Medical centers try and do the same things they always do when anyone comes in—which is to provide the best medically indicated care possible for the patient at hand.
I can assure you that hospitals don’t have super-secret machines hidden in the back or technology saved for just such people! The only difference in treatment, if there is any, comes instead with more practical measures like locking or restricting the patient's chart access—to protect against snoopers and gossipers—and providing additional security personnel to protect the vulnerable patient.
What are the ethical pressures physicians face when treating VIPs?
It’s this scenario: "Doctors save lives. So when we bring you our VIP, you should save their life, right? Don't you know how important they are!?"
I am not a physician, but there seems to be an intense pressure facing the physician treating the VIP to “do everything possible” and simply make them well again because of how necessary or integral they are to the function of whatever important institution(s) they are connected with.
Do these pressures change the medically indicated care plan?
Pressures typically apply to not-purely-medical things like requests for the most experienced medical personnel, access to window rooms (or requests against them so no one can see in) and heightened 24/7 monitoring. Pressures to treat VIPs don’t typically affect what is medically indicated—if at all.
If a prominent person comes in for a myocardial infarction (heart attack), then they will be treated, medically speaking, in the same way as other patients suffering from that issue. That’s because there’s not much that can be done outside of routine medically indicated care for the issue.
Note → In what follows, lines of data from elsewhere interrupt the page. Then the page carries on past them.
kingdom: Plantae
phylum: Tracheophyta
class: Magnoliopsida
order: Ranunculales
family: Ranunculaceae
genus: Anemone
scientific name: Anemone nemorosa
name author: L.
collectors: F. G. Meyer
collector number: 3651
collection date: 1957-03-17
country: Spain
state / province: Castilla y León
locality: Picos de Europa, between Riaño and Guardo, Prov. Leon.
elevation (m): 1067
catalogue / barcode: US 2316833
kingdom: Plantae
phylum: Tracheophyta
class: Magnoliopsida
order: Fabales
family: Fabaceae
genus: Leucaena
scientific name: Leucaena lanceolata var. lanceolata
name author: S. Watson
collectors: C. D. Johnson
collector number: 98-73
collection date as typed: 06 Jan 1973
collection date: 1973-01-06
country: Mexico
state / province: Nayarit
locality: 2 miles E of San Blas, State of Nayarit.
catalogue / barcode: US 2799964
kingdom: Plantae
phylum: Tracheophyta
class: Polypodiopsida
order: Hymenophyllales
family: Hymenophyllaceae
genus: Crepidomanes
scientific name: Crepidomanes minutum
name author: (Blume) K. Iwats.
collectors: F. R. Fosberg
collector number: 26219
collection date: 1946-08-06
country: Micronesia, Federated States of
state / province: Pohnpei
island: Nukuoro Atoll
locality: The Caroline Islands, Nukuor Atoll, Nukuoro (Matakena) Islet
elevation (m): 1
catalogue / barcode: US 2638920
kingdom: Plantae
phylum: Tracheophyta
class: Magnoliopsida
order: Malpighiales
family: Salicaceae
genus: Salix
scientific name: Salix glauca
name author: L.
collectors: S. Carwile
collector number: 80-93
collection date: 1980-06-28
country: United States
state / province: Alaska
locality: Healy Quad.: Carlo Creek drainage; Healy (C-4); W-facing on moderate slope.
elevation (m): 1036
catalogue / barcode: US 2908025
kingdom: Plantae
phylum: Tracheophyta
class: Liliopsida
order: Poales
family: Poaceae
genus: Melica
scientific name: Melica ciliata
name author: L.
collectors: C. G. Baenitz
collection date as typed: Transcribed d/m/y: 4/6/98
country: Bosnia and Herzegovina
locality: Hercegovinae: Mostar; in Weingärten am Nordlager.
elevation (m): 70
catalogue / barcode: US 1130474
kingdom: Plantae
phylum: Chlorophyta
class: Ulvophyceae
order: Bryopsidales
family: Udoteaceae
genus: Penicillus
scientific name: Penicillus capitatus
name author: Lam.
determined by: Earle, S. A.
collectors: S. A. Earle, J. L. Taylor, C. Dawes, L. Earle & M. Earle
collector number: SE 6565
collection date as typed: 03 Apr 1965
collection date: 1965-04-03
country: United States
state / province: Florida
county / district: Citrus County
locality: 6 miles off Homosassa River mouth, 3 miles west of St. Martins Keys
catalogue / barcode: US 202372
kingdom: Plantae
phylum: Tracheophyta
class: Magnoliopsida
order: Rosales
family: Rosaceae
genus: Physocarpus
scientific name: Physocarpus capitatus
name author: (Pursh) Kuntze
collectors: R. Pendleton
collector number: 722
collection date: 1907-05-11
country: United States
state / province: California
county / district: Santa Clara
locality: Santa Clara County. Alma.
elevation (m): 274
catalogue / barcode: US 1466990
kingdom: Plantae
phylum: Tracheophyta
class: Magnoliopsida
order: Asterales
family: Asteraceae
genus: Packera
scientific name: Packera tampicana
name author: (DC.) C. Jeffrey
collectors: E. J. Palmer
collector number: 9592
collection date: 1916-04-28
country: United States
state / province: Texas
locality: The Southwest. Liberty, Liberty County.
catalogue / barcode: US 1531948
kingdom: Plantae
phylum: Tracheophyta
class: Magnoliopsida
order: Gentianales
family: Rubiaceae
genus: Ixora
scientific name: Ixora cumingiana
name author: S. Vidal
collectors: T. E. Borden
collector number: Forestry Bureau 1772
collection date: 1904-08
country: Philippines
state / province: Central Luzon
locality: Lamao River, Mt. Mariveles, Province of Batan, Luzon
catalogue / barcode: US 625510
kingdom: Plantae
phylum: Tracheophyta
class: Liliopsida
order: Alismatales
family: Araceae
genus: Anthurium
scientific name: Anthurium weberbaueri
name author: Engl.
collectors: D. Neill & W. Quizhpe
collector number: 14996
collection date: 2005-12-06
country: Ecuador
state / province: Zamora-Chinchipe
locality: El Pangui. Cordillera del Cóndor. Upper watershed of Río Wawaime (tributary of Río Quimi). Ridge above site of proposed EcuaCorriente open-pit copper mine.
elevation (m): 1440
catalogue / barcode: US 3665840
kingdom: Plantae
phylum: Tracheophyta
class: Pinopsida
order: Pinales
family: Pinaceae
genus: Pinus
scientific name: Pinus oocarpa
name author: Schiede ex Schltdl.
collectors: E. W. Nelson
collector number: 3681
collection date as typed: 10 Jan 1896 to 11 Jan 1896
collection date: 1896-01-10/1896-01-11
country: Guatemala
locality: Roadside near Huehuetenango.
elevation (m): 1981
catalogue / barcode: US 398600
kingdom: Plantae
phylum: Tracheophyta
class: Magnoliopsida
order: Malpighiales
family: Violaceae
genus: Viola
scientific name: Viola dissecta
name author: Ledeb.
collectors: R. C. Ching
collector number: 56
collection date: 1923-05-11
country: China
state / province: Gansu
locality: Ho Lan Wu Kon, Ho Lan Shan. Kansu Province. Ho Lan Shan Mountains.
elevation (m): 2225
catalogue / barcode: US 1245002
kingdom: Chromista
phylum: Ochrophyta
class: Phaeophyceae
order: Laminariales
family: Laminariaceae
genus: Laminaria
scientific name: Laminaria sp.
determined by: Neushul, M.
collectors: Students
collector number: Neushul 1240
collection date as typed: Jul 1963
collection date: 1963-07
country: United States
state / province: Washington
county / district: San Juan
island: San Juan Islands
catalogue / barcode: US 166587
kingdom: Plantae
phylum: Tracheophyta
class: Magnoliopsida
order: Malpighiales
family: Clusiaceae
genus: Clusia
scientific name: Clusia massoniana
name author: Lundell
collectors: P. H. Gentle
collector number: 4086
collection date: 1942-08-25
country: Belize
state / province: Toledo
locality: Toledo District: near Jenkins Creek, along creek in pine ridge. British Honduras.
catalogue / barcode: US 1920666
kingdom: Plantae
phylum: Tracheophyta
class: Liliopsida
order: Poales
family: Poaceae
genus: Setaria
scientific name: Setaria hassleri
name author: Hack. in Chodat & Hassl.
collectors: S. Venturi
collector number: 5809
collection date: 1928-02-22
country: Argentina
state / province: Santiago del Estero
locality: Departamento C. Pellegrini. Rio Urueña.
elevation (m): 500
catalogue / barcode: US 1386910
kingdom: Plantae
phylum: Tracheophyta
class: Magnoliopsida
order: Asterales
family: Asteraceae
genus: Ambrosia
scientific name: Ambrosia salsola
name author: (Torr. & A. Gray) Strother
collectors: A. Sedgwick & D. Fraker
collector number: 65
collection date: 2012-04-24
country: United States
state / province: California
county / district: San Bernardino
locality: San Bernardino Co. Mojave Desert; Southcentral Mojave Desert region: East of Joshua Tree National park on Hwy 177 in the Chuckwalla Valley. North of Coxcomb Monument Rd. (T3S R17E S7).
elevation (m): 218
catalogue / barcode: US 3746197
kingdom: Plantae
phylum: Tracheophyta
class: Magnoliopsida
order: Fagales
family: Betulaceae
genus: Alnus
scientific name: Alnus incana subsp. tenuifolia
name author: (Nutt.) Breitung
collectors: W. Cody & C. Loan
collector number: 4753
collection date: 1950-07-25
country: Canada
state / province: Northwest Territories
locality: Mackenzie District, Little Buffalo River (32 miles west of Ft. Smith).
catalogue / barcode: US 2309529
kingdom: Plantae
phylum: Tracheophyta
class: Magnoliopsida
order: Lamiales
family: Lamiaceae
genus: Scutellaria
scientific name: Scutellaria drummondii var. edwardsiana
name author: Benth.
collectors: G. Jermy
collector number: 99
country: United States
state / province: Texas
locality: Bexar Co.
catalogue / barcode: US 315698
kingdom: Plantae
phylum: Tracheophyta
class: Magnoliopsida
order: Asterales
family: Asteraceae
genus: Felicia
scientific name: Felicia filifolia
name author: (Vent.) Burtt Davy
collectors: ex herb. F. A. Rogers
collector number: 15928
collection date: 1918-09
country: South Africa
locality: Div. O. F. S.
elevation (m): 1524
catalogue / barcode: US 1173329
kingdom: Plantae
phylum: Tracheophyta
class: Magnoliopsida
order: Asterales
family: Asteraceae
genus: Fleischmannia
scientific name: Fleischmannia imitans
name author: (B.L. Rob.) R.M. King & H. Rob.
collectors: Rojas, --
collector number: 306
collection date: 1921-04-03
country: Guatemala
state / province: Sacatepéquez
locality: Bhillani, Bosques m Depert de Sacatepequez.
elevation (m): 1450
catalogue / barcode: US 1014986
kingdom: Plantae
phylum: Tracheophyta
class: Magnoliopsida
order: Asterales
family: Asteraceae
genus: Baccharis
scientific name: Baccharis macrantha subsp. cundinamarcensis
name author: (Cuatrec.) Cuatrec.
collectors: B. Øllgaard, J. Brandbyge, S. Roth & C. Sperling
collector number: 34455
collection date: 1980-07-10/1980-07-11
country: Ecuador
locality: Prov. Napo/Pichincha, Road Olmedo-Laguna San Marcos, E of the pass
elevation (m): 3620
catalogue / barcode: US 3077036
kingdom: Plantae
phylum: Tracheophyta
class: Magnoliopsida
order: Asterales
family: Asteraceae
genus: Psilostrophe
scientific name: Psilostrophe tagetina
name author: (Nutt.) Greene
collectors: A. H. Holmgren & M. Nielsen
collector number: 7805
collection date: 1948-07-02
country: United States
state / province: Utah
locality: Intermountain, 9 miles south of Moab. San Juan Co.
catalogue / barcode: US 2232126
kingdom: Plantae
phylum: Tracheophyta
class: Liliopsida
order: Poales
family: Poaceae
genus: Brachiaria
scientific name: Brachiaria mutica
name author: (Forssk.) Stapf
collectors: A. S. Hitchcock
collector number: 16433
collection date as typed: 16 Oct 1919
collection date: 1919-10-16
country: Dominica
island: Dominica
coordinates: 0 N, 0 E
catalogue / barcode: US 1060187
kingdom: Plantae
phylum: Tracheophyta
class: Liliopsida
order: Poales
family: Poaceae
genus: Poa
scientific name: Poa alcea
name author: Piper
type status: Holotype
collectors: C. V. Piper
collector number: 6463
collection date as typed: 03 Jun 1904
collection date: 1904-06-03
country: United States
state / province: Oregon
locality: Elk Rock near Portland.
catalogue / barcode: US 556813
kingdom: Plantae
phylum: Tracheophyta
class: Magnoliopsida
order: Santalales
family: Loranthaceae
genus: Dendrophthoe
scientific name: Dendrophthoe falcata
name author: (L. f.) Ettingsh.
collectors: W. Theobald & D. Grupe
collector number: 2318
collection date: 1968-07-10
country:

Here’s a related situation that is fresh in the American mind: the passing of former Supreme Court Justice Ruth Bader Ginsburg. I'm very confident that her care was VIP in the sense that her chart was not available for everyone to access and she probably had top-tier 24/7 monitoring and a security presence. Socially, she was treated differently than other patients — and I think that unequal treatment was justified based on her level of importance in our society. But her cancer was treated as any cancer would be with respect to what is normal, medically indicated care.
The only deviation from this general trend is when the medical care may involve novel treatments, meaning not yet approved by the FDA, for novel conditions—for example, new treatments for COVID-19. Where there is no clear routine or medically indicated care yet, physicians will typically exercise their best judgment under the developing umbrella of justifiable treatment options — some of which can be more or less risky, more or less efficacious, and more or less scarce. Physicians would most likely begin by utilizing the less risky, more efficacious and less scarce options and see if those work first.
In philosophy, people are considered morally equal. So why does a VIP get scarce COVID treatment when my grandma doesn’t?
The worry is that social inequality, in some sense, trumps—pun not intended—medical equality. Is this justified or is it a moral calamity?
Here's one reason to think that it's not unjustified: Suppose a hospital system gets a limited supply of COVID vaccines and has to figure out how to distribute them. Who should get them first? You might think that we should give them to people based purely on who is the most vulnerable (older, obese, etc.). But most hospitals won't distribute the vaccine like this — in fact, they have been recommended not to by the NIH and CDC via the National Academies of Sciences, Engineering and Medicine.
Instead, hospitals will likely give those scarce vaccines to their own staff who work primarily with COVID patients, with their most vulnerable employees getting the vaccine first.
So why is the medically vulnerable hospital employee getting the scarce COVID vaccine when my medically vulnerable grandma isn’t? It’s because the vulnerable hospital employee arguably serves a more important social function with respect to the virus overall, is more essential in combating the virus on the frontlines, and leaves the social-medical context worse-off in their absence.
If we think it's morally permissible to give scarce COVID vaccines or treatments to healthcare personnel for social or practical reasons, then I think it's also morally permissible to give scarce COVID vaccines or treatments to others (VIPs) for social or practical reasons.
That is a good point. Why does it still feel a little unsettling?
These are difficult questions because all people, without question, are morally equal and equally morally valuable. But we know through personal experiences and CDC data that there are issues with how this is reflected in our healthcare system because the people who tend to be most sick — residents of socially and economically impoverished areas — are least likely to get good access to good care. And the people who tend to be less sick and need healthcare the least are residents of socially and economically wealthy areas, where VIPs typically live. Social and economic wealth seem to go hand-in-hand and can mutually reinforce each other. I do not know how to fix this — although I wish I did — but it is important to acknowledge it.
Another reason this may feel unsettling is because so much around us is politicized.
In an attempt to clarify thinking on this issue, consider the following thought experiment: If a person who plays a central role in our society contracts COVID, would we think it morally justified for that person to get access to whatever medical care is available or developing — even if it isn’t accessible to all yet? Since we’ve mentioned President Donald Trump, you might be thinking about him.
But does your answer change if the person who contracted COVID was Justice Ginsburg? She played a central function to society and was arguably the most influential Supreme Court Justice on the Court at the time of her passing. Would you have wanted her to have access to scarce treatments or a vaccine?
I do think there are justifiable instances of special treatment that are roughly analogous to prioritizing our healthcare workers over medically equal non-healthcare workers. But those justifications should focus on common good and public benefit.